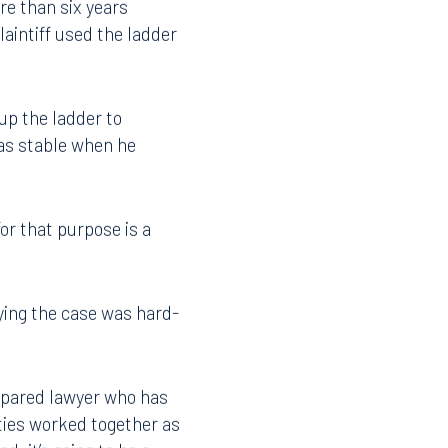
re than six years
laintiff used the ladder
up the ladder to
as stable when he
or that purpose is a
aying the case was hard-
Facebook
LinkedIn
X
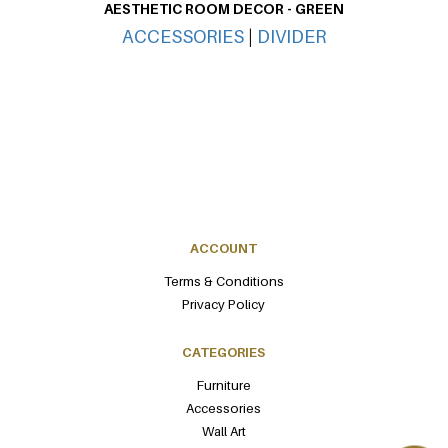
AESTHETIC ROOM DECOR - GREEN
ACCESSORIES
|
DIVIDER
ACCOUNT
Terms & Conditions
Privacy Policy
CATEGORIES
Furniture
Accessories
Wall Art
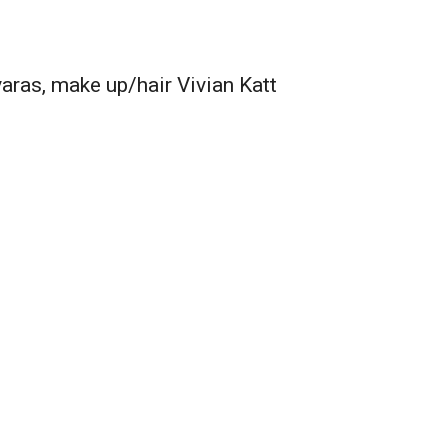
ras, make up/hair Vivian Katt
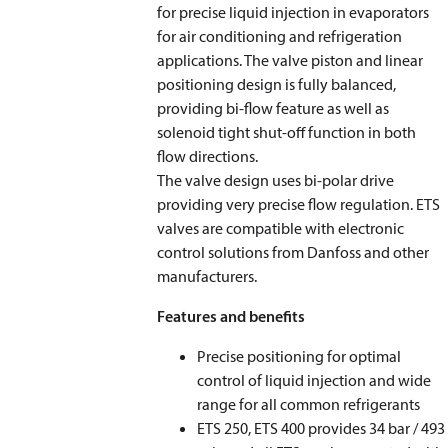
for precise liquid injection in evaporators
for air conditioning and refrigeration
applications. The valve piston and linear
positioning design is fully balanced,
providing bi-flow feature as well as
solenoid tight shut-off function in both
flow directions.
The valve design uses bi-polar drive
providing very precise flow regulation. ETS
valves are compatible with electronic
control solutions from Danfoss and other
manufacturers.
Features and benefits
Precise positioning for optimal
control of liquid injection and wide
range for all common refrigerants
ETS 250, ETS 400 provides 34 bar / 493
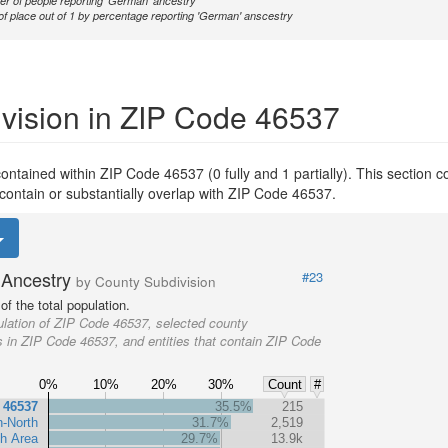
r of people reporting 'German' ancestry
of place out of 1 by percentage reporting 'German' anscestry
vision in ZIP Code 46537
y contained within ZIP Code 46537 (0 fully and 1 partially). This section 
 contain or substantially overlap with ZIP Code 46537.
Ancestry
#23
by County Subdivision
f the total population.
lation of ZIP Code 46537, selected county
s in ZIP Code 46537, and entities that contain ZIP Code
0%
10%
20%
30%
Count
#
 46537
35.5%
215
n-North
31.7%
2,519
h Area
29.7%
13.9k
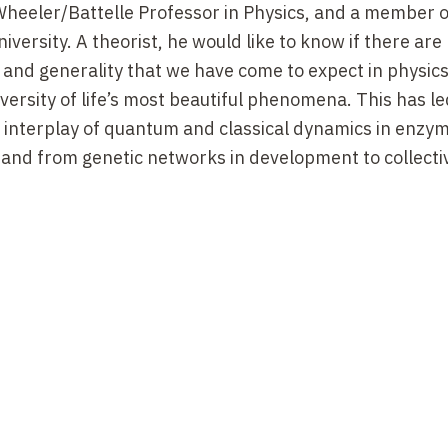
 Wheeler/Battelle Professor in Physics, and a member o
niversity. A theorist, he would like to know if there are
 and generality that we have come to expect in physics
versity of life’s most beautiful phenomena. This has l
 interplay of quantum and classical dynamics in enzym
 and from genetic networks in development to collecti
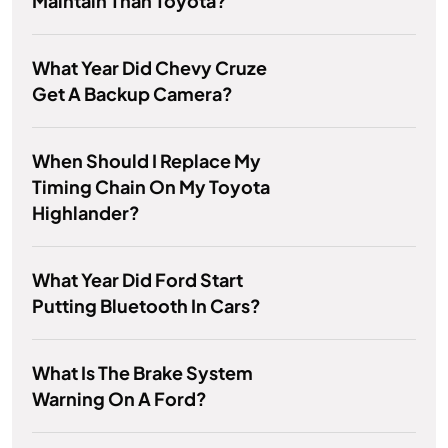
Maintain Than Toyota?
What Year Did Chevy Cruze
Get A Backup Camera?
When Should I Replace My
Timing Chain On My Toyota
Highlander?
What Year Did Ford Start
Putting Bluetooth In Cars?
What Is The Brake System
Warning On A Ford?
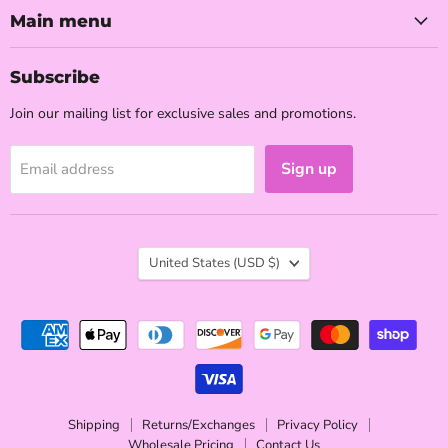
Facebook
Instagram
TikTok
YouTube
Main menu
Subscribe
Join our mailing list for exclusive sales and promotions.
Sign up
Email address
Country
United States
(USD $)
Shipping
Returns/Exchanges
Privacy Policy
Wholesale Pricing
Contact Us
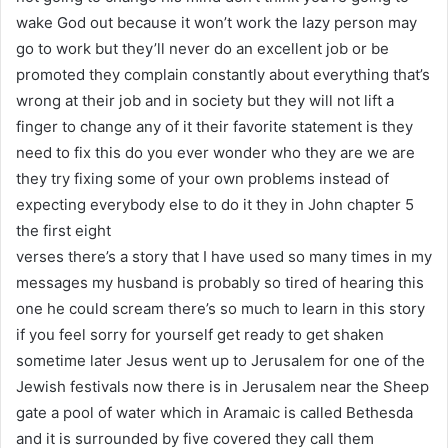
wake God out because it won’t work the lazy person may
go to work but they’ll never do an excellent job or be
promoted they complain constantly about everything that’s
wrong at their job and in society but they will not lift a
finger to change any of it their favorite statement is they
need to fix this do you ever wonder who they are we are
they try fixing some of your own problems instead of
expecting everybody else to do it they in John chapter 5
the first eight
verses there’s a story that I have used so many times in my
messages my husband is probably so tired of hearing this
one he could scream there’s so much to learn in this story
if you feel sorry for yourself get ready to get shaken
sometime later Jesus went up to Jerusalem for one of the
Jewish festivals now there is in Jerusalem near the Sheep
gate a pool of water which in Aramaic is called Bethesda
and it is surrounded by five covered they call them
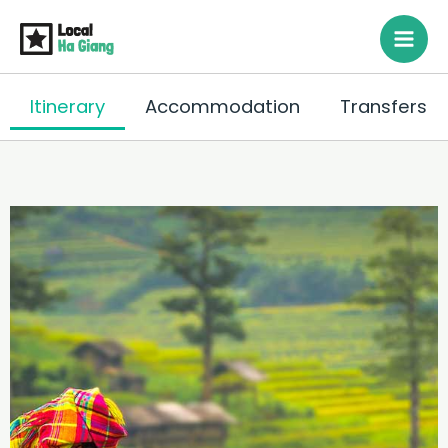
Siirry
sisältöön
Itinerary
Accommodation
Transfers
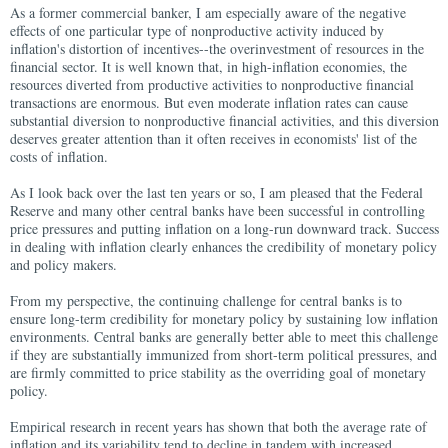
As a former commercial banker, I am especially aware of the negative
effects of one particular type of nonproductive activity induced by
inflation's distortion of incentives--the overinvestment of resources in the
financial sector. It is well known that, in high-inflation economies, the
resources diverted from productive activities to nonproductive financial
transactions are enormous. But even moderate inflation rates can cause
substantial diversion to nonproductive financial activities, and this diversion
deserves greater attention than it often receives in economists' list of the
costs of inflation.
As I look back over the last ten years or so, I am pleased that the Federal
Reserve and many other central banks have been successful in controlling
price pressures and putting inflation on a long-run downward track. Success
in dealing with inflation clearly enhances the credibility of monetary policy
and policy makers.
From my perspective, the continuing challenge for central banks is to
ensure long-term credibility for monetary policy by sustaining low inflation
environments. Central banks are generally better able to meet this challenge
if they are substantially immunized from short-term political pressures, and
are firmly committed to price stability as the overriding goal of monetary
policy.
Empirical research in recent years has shown that both the average rate of
inflation and its variability tend to decline in tandem with increased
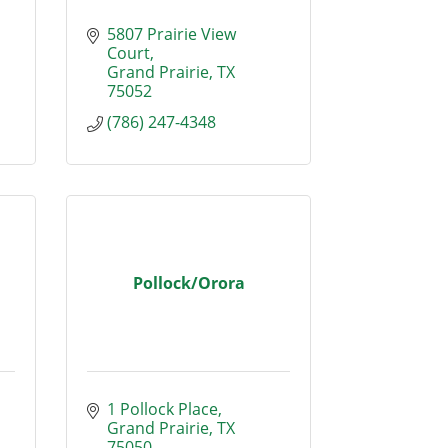
5807 Prairie View 
Court
Grand Prairie
TX
75052
(786) 247-4348
Pollock/Orora
1 Pollock Place
Grand Prairie
TX
75050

------------------------------------

- **Problem statement**
Each entry above should be written out verbatim, minus its pictures.

- **Answer to this task**
re than six years
laintiff used the ladder
up the ladder to
as stable when he
or that purpose is a
aying the case was hard-
Facebook
LinkedIn
X
AESTHETIC ROOM DECOR - GREEN
ACCESSORIES
|
DIVIDER
ACCOUNT
Terms & Conditions
Privacy Policy
CATEGORIES
Furniture
Accessories
Wall Art
ras, make up/hair Vivian Katt
for precise liquid injection in evaporators
for air conditioning and refrigeration
applications. The valve piston and linear
positioning design is fully balanced,
providing bi-flow feature as well as
solenoid tight shut-off function in both
flow directions.
The valve design uses bi-polar drive
providing very precise flow regulation. ETS
valves are compatible with electronic
control solutions from Danfoss and other
manufacturers.
Features and benefits
Precise positioning for optimal
control of liquid injection and wide
range for all common refrigerants
ETS 250, ETS 400 provides 34 bar / 493
r of people reporting 'German' ancestry
of place out of 1 by percentage reporting 'German' anscestry
vision in ZIP Code 46537
y contained within ZIP Code 46537 (0 fully and 1 partially). This section 
 contain or substantially overlap with ZIP Code 46537.
Ancestry
#23
by County Subdivision
f the total population.
lation of ZIP Code 46537, selected county
s in ZIP Code 46537, and entities that contain ZIP Code
0%
10%
20%
30%
Count
#
 46537
35.5%
215
n-North
31.7%
2,519
h Area
29.7%
13.9k
 Wheeler/Battelle Professor in Physics, and a member o
niversity. A theorist, he would like to know if there are
 and generality that we have come to expect in physics
versity of life’s most beautiful phenomena. This has l
 interplay of quantum and classical dynamics in enzym
 and from genetic networks in development to collecti
Maintain Than Toyota?
What Year Did Chevy Cruze
Get A Backup Camera?
When Should I Replace My
Timing Chain On My Toyota
Highlander?
What Year Did Ford Start
Putting Bluetooth In Cars?
What Is The Brake System
Warning On A Ford?
Facebook
Instagram
TikTok
YouTube
Main menu
Subscribe
Join our mailing list for exclusive sales and promotions.
Sign up
Email address
Country
United States
(USD $)
Shipping
Returns/Exchanges
Privacy Policy
Wholesale Pricing
Contact Us
wake God out because it won’t work the lazy person may
go to work but they’ll never do an excellent job or be
promoted they complain constantly about everything that’s
wrong at their job and in society but they will not lift a
finger to change any of it their favorite statement is they
need to fix this do you ever wonder who they are we are
they try fixing some of your own problems instead of
expecting everybody else to do it they in John chapter 5
the first eight
verses there’s a story that I have used so many times in my
messages my husband is probably so tired of hearing this
one he could scream there’s so much to learn in this story
if you feel sorry for yourself get ready to get shaken
sometime later Jesus went up to Jerusalem for one of the
Jewish festivals now there is in Jerusalem near the Sheep
gate a pool of water which in Aramaic is called Bethesda
and it is surrounded by five covered they call them
Siirry
sisältöön
Itinerary
Accommodation
Transfers
As a former commercial banker, I am especially aware of the negative
effects of one particular type of nonproductive activity induced by
inflation's distortion of incentives--the overinvestment of resources in the
financial sector. It is well known that, in high-inflation economies, the
resources diverted from productive activities to nonproductive financial
transactions are enormous. But even moderate inflation rates can cause
substantial diversion to nonproductive financial activities, and this diversion
deserves greater attention than it often receives in economists' list of the
costs of inflation.
As I look back over the last ten years or so, I am pleased that the Federal
Reserve and many other central banks have been successful in controlling
price pressures and putting inflation on a long-run downward track. Success
in dealing with inflation clearly enhances the credibility of monetary policy
and policy makers.
From my perspective, the continuing challenge for central banks is to
ensure long-term credibility for monetary policy by sustaining low inflation
environments. Central banks are generally better able to meet this challenge
if they are substantially immunized from short-term political pressures, and
are firmly committed to price stability as the overriding goal of monetary
policy.
Empirical research in recent years has shown that both the average rate of
inflation and its variability tend to decline in tandem with increased
5807 Prairie View 
Court
Grand Prairie
TX
75052
(786) 247-4348
Pollock/Orora
1 Pollock Place
Grand Prairie
TX
75050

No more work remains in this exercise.